-------- RECORD EXTRACTS
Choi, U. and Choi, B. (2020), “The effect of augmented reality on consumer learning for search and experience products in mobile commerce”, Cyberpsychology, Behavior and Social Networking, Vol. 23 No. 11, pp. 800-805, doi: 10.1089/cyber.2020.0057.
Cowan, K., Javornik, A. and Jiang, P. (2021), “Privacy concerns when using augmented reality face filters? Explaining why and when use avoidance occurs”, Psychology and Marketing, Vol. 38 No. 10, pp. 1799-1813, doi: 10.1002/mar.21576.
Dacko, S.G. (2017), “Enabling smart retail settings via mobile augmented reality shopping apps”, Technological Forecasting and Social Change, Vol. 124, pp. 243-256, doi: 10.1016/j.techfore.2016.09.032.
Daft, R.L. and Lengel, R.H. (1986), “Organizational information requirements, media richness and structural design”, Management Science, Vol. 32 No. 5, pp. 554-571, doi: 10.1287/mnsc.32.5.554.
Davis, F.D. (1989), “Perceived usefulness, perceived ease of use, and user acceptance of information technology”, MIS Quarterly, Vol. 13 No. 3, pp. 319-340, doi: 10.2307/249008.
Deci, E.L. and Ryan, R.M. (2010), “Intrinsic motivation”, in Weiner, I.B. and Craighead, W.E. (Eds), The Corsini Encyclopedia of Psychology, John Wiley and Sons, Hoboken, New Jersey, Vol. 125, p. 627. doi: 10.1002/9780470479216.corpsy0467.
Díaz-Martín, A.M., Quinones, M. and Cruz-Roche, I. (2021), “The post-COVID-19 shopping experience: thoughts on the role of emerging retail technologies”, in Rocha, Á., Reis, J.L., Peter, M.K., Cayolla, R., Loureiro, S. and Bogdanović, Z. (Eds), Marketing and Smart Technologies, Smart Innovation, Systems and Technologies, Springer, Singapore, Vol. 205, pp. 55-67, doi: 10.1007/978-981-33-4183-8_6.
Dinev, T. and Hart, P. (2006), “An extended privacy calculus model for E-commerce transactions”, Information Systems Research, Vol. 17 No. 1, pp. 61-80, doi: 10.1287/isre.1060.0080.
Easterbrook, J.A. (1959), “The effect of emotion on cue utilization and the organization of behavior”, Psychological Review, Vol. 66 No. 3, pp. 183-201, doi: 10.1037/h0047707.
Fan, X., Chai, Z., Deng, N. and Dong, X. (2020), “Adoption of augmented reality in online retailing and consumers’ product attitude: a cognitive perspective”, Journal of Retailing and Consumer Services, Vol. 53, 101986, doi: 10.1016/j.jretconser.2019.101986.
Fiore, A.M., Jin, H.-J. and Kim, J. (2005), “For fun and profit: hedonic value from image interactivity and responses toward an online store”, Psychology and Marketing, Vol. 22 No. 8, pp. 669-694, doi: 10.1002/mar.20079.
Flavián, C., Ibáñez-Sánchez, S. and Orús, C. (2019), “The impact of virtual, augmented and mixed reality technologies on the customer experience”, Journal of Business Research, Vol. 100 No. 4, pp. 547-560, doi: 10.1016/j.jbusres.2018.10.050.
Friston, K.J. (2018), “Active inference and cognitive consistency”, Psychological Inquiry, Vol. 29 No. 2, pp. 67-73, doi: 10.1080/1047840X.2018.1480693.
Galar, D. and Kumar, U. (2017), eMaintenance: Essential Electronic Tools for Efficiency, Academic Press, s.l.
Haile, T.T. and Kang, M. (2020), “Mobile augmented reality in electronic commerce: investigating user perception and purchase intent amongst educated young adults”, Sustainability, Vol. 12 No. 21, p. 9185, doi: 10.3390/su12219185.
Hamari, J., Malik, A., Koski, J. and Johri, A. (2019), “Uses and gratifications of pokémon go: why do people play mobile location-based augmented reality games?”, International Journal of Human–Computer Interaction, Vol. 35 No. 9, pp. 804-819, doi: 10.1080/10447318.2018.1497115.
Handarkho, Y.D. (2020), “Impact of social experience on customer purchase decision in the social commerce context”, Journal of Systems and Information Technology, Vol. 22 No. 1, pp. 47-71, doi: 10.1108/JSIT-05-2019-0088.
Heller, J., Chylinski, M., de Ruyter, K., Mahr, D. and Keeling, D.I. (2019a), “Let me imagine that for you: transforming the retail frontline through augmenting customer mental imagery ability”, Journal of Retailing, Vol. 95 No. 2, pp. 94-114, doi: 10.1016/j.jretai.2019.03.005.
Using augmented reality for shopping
----------------
WHAT IS REQUIRED: Each of the records is to be written out again exactly.

EXERCISE OUTPUT:
Choi, U. and Choi, B. (2020), “The effect of augmented reality on consumer learning for search and experience products in mobile commerce”, Cyberpsychology, Behavior and Social Networking, Vol. 23 No. 11, pp. 800-805, doi: 10.1089/cyber.2020.0057.
Cowan, K., Javornik, A. and Jiang, P. (2021), “Privacy concerns when using augmented reality face filters? Explaining why and when use avoidance occurs”, Psychology and Marketing, Vol. 38 No. 10, pp. 1799-1813, doi: 10.1002/mar.21576.
Dacko, S.G. (2017), “Enabling smart retail settings via mobile augmented reality shopping apps”, Technological Forecasting and Social Change, Vol. 124, pp. 243-256, doi: 10.1016/j.techfore.2016.09.032.
Daft, R.L. and Lengel, R.H. (1986), “Organizational information requirements, media richness and structural design”, Management Science, Vol. 32 No. 5, pp. 554-571, doi: 10.1287/mnsc.32.5.554.
Davis, F.D. (1989), “Perceived usefulness, perceived ease of use, and user acceptance of information technology”, MIS Quarterly, Vol. 13 No. 3, pp. 319-340, doi: 10.2307/249008.
Deci, E.L. and Ryan, R.M. (2010), “Intrinsic motivation”, in Weiner, I.B. and Craighead, W.E. (Eds), The Corsini Encyclopedia of Psychology, John Wiley and Sons, Hoboken, New Jersey, Vol. 125, p. 627. doi: 10.1002/9780470479216.corpsy0467.
Díaz-Martín, A.M., Quinones, M. and Cruz-Roche, I. (2021), “The post-COVID-19 shopping experience: thoughts on the role of emerging retail technologies”, in Rocha, Á., Reis, J.L., Peter, M.K., Cayolla, R., Loureiro, S. and Bogdanović, Z. (Eds), Marketing and Smart Technologies, Smart Innovation, Systems and Technologies, Springer, Singapore, Vol. 205, pp. 55-67, doi: 10.1007/978-981-33-4183-8_6.
Dinev, T. and Hart, P. (2006), “An extended privacy calculus model for E-commerce transactions”, Information Systems Research, Vol. 17 No. 1, pp. 61-80, doi: 10.1287/isre.1060.0080.
Easterbrook, J.A. (1959), “The effect of emotion on cue utilization and the organization of behavior”, Psychological Review, Vol. 66 No. 3, pp. 183-201, doi: 10.1037/h0047707.
Fan, X., Chai, Z., Deng, N. and Dong, X. (2020), “Adoption of augmented reality in online retailing and consumers’ product attitude: a cognitive perspective”, Journal of Retailing and Consumer Services, Vol. 53, 101986, doi: 10.1016/j.jretconser.2019.101986.
Fiore, A.M., Jin, H.-J. and Kim, J. (2005), “For fun and profit: hedonic value from image interactivity and responses toward an online store”, Psychology and Marketing, Vol. 22 No. 8, pp. 669-694, doi: 10.1002/mar.20079.
Flavián, C., Ibáñez-Sánchez, S. and Orús, C. (2019), “The impact of virtual, augmented and mixed reality technologies on the customer experience”, Journal of Business Research, Vol. 100 No. 4, pp. 547-560, doi: 10.1016/j.jbusres.2018.10.050.
Friston, K.J. (2018), “Active inference and cognitive consistency”, Psychological Inquiry, Vol. 29 No. 2, pp. 67-73, doi: 10.1080/1047840X.2018.1480693.
Galar, D. and Kumar, U. (2017), eMaintenance: Essential Electronic Tools for Efficiency, Academic Press, s.l.
Haile, T.T. and Kang, M. (2020), “Mobile augmented reality in electronic commerce: investigating user perception and purchase intent amongst educated young adults”, Sustainability, Vol. 12 No. 21, p. 9185, doi: 10.3390/su12219185.
Hamari, J., Malik, A., Koski, J. and Johri, A. (2019), “Uses and gratifications of pokémon go: why do people play mobile location-based augmented reality games?”, International Journal of Human–Computer Interaction, Vol. 35 No. 9, pp. 804-819, doi: 10.1080/10447318.2018.1497115.
Handarkho, Y.D. (2020), “Impact of social experience on customer purchase decision in the social commerce context”, Journal of Systems and Information Technology, Vol. 22 No. 1, pp. 47-71, doi: 10.1108/JSIT-05-2019-0088.
Heller, J., Chylinski, M., de Ruyter, K., Mahr, D. and Keeling, D.I. (2019a), “Let me imagine that for you: transforming the retail frontline through augmenting customer mental imagery ability”, Journal of Retailing, Vol. 95 No. 2, pp. 94-114, doi: 10.1016/j.jretai.2019.03.005.
Using augmented reality for shopping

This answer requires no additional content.